What needs to be done:
Could you retype, exactly and with no pictures, only the lines from the first line of the records below through the line that contains "L1 Application Overview"?

··· Stored data

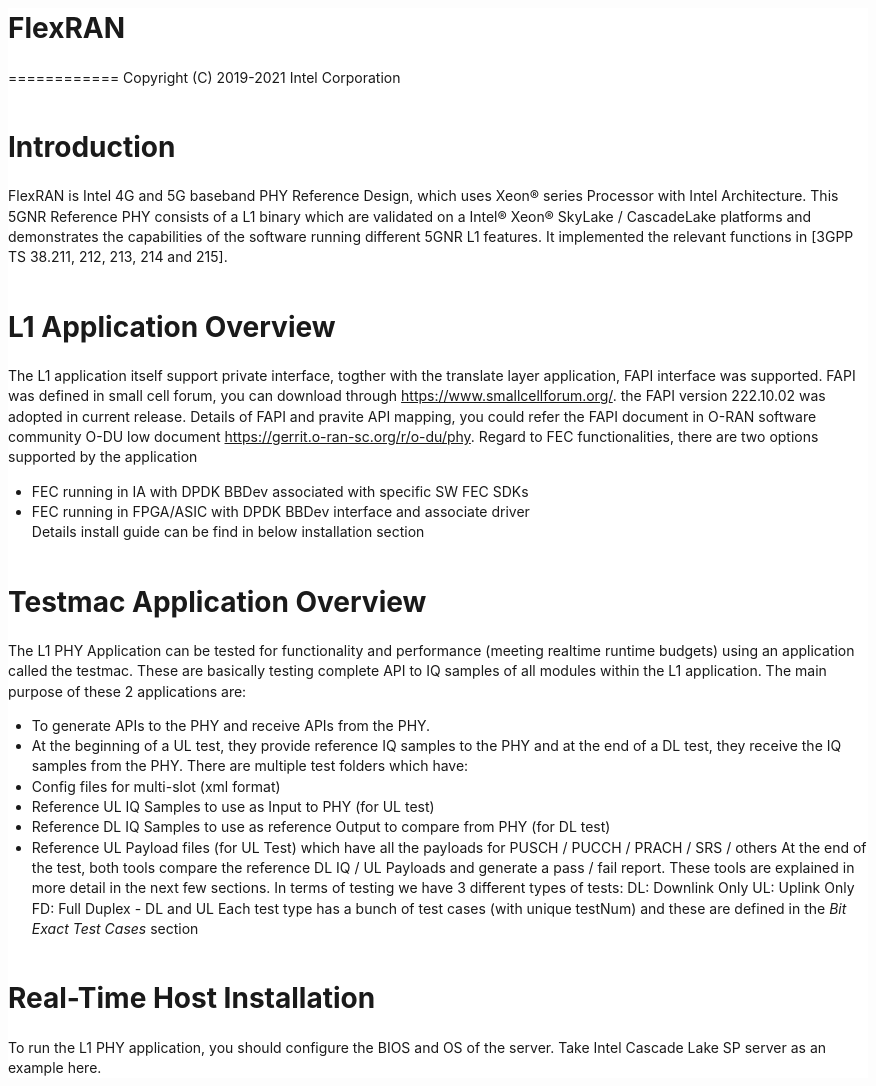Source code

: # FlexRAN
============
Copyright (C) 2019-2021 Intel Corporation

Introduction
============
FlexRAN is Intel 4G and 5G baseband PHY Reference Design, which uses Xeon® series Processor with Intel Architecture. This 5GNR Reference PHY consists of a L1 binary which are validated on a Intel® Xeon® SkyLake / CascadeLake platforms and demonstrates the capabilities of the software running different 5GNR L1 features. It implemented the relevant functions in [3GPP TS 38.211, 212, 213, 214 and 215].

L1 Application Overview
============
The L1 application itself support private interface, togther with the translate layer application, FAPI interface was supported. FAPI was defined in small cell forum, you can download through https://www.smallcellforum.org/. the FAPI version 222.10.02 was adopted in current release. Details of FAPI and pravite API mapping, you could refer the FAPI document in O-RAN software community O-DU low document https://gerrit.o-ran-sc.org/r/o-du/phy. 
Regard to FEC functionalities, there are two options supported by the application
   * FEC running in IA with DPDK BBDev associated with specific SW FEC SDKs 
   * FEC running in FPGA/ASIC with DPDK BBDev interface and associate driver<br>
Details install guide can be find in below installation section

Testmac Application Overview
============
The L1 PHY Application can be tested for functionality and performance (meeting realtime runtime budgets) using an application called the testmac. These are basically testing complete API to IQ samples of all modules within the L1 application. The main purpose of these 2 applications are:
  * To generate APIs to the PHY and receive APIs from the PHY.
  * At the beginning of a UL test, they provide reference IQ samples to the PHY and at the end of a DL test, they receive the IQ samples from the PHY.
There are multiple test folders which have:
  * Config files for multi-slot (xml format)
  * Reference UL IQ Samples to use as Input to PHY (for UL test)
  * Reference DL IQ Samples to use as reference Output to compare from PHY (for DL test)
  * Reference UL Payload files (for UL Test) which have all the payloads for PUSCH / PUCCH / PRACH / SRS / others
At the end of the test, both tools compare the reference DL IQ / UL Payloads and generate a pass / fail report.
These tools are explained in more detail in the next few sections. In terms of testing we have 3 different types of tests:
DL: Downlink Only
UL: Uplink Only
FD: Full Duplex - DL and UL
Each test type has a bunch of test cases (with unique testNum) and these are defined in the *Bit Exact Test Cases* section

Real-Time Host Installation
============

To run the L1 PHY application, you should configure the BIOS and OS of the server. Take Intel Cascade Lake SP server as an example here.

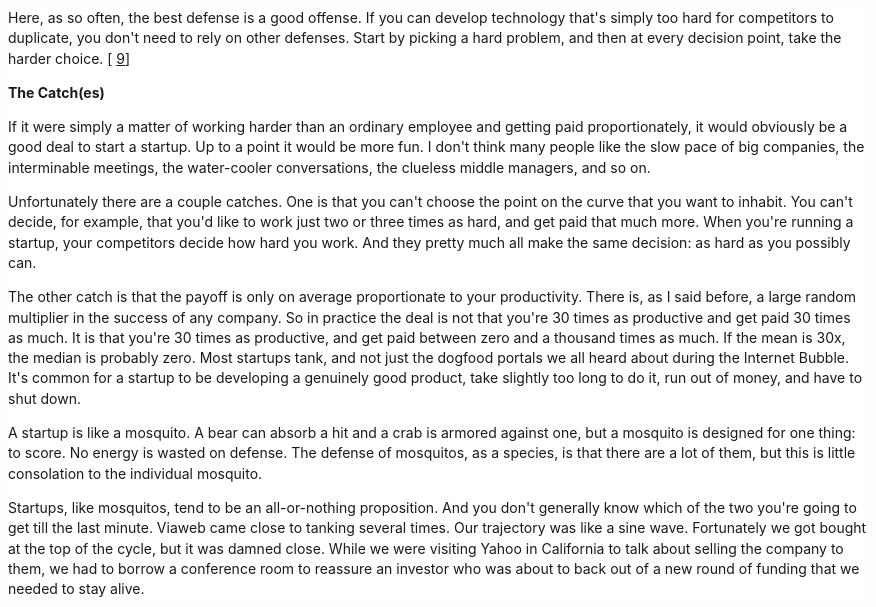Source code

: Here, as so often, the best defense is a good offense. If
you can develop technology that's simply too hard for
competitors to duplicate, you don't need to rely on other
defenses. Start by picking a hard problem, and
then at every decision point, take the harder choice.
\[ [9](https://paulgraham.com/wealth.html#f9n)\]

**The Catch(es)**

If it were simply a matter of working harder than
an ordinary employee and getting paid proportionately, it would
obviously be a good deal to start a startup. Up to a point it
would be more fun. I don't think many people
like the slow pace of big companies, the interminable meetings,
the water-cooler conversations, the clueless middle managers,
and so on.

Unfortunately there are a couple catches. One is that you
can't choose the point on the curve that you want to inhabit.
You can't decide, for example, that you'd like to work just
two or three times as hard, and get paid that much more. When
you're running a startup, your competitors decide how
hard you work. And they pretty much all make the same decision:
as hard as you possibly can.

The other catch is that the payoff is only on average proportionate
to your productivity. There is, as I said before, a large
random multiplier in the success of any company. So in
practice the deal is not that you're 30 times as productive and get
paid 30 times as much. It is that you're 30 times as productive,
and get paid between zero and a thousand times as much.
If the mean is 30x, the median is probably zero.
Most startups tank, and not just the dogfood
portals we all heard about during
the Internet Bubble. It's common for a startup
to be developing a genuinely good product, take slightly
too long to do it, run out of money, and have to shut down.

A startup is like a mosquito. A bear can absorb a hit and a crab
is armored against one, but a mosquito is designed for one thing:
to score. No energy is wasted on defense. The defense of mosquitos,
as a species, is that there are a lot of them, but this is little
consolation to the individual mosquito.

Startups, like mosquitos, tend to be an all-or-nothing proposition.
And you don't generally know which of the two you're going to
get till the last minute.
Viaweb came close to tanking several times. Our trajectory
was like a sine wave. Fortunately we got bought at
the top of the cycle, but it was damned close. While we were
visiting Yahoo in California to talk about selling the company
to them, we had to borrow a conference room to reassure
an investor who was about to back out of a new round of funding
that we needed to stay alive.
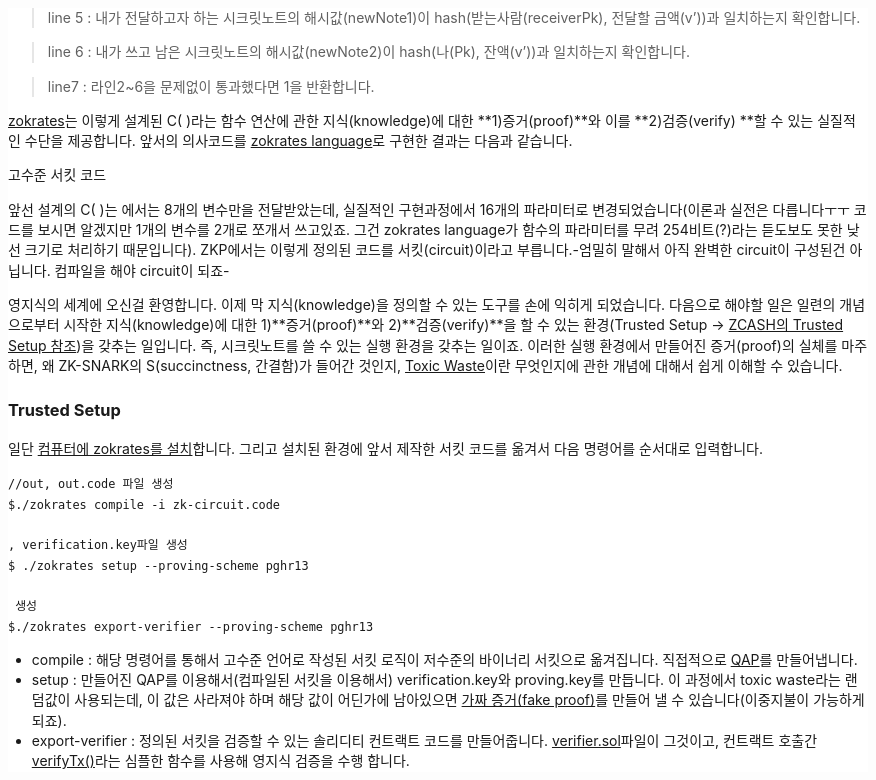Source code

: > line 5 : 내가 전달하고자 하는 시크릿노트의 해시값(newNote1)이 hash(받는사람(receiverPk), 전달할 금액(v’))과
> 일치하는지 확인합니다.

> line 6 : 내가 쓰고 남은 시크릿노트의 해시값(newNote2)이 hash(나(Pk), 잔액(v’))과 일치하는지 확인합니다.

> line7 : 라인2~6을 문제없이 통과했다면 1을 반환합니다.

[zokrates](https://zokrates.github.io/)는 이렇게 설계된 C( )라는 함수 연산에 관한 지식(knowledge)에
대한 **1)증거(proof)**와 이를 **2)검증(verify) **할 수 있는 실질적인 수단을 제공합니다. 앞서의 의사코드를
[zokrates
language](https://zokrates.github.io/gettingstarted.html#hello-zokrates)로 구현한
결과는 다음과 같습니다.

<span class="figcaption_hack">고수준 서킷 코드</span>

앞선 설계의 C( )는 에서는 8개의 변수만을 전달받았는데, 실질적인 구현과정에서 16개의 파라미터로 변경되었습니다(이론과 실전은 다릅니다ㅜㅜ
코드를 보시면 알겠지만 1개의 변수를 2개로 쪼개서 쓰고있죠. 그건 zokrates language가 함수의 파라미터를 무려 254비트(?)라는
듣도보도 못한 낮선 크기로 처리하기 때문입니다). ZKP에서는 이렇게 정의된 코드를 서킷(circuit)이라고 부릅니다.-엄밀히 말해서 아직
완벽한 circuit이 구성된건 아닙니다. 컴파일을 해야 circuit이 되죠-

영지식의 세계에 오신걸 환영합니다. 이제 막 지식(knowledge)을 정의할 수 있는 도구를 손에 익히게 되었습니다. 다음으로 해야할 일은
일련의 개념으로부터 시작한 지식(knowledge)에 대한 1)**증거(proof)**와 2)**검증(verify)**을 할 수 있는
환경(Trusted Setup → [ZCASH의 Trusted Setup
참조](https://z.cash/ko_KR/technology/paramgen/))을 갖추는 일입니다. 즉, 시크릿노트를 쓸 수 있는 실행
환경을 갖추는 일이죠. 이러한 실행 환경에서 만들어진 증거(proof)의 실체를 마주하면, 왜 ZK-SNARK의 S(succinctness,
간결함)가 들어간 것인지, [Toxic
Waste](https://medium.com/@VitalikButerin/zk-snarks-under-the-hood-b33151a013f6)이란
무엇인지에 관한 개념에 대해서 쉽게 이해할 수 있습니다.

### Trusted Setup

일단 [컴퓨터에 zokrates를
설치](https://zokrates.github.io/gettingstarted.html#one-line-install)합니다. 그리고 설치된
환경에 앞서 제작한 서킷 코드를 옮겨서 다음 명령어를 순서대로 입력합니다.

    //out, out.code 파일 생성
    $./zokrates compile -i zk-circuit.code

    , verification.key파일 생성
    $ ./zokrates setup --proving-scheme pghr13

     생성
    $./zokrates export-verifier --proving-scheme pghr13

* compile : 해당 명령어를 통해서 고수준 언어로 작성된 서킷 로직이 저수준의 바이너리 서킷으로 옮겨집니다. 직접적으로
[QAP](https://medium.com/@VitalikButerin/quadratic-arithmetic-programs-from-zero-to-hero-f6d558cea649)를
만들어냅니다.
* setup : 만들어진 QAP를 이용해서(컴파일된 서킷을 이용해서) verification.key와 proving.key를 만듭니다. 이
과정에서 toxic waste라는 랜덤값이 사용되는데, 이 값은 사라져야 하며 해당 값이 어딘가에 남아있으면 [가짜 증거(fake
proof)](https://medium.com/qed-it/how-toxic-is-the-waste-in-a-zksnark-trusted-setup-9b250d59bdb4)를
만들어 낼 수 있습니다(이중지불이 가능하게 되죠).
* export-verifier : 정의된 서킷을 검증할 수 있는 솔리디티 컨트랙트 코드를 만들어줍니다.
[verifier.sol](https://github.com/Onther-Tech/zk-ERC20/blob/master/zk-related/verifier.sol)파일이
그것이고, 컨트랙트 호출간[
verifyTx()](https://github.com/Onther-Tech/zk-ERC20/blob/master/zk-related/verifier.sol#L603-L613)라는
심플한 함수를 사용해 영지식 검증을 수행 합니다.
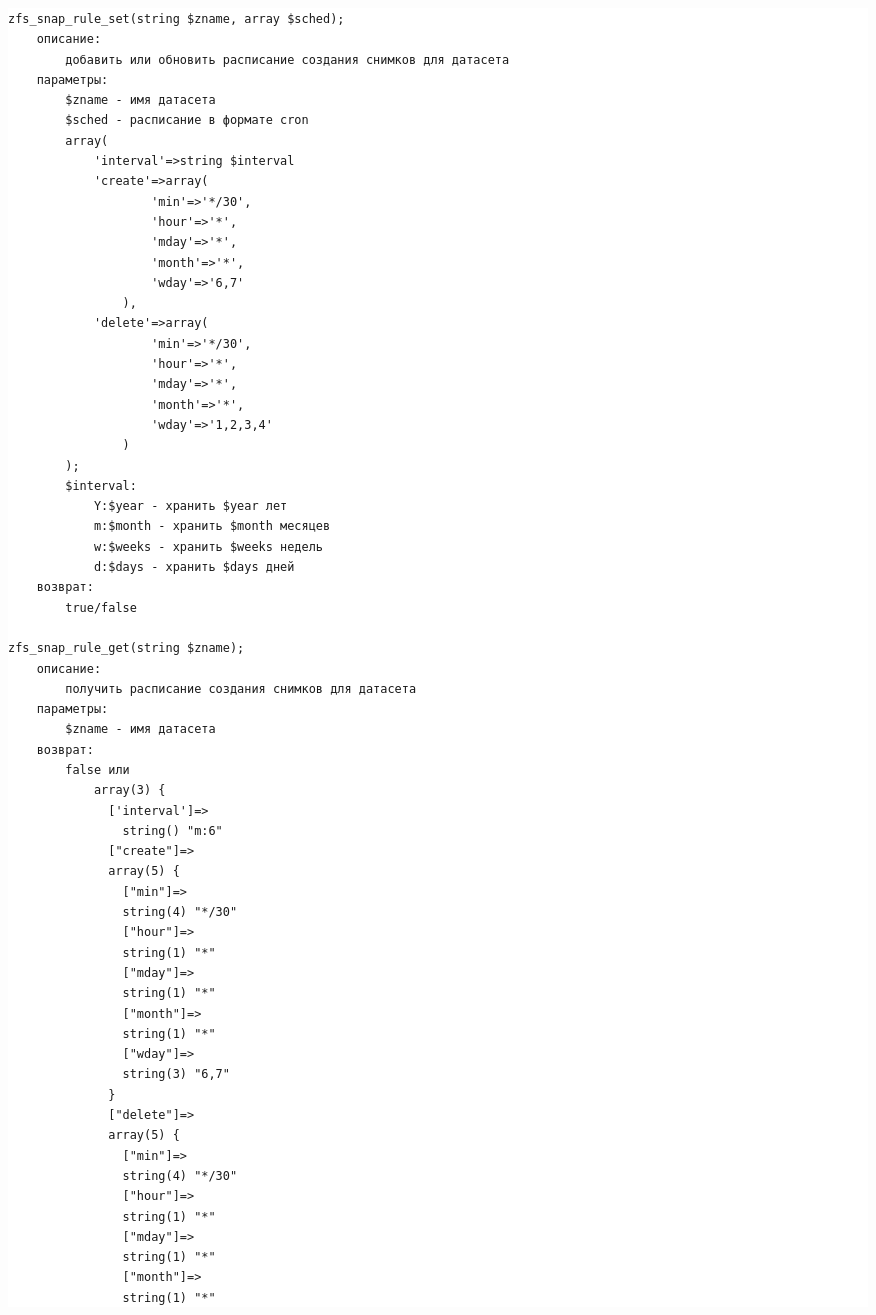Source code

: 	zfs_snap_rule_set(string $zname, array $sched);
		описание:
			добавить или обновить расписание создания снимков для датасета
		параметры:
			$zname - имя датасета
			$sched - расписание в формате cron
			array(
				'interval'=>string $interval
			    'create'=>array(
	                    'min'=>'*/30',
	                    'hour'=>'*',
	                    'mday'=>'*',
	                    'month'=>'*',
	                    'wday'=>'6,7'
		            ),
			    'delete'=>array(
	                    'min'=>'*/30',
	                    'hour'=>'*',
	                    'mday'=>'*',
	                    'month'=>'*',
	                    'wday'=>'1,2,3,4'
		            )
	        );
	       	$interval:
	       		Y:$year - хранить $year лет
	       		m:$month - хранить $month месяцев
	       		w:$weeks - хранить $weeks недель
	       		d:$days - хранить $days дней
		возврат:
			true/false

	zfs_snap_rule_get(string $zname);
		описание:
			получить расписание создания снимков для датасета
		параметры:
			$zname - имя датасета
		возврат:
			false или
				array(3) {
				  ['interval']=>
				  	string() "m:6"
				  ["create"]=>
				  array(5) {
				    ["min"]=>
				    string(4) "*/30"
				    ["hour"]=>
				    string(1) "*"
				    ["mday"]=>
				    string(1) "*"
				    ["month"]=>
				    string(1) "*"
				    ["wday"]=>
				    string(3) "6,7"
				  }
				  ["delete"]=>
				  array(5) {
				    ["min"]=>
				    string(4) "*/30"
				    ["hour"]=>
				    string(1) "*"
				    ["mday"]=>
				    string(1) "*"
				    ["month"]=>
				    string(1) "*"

······

Task response:
Source code

: # FlexRAN
============
Copyright (C) 2019-2021 Intel Corporation

Introduction
============
FlexRAN is Intel 4G and 5G baseband PHY Reference Design, which uses Xeon® series Processor with Intel Architecture. This 5GNR Reference PHY consists of a L1 binary which are validated on a Intel® Xeon® SkyLake / CascadeLake platforms and demonstrates the capabilities of the software running different 5GNR L1 features. It implemented the relevant functions in [3GPP TS 38.211, 212, 213, 214 and 215].

L1 Application Overview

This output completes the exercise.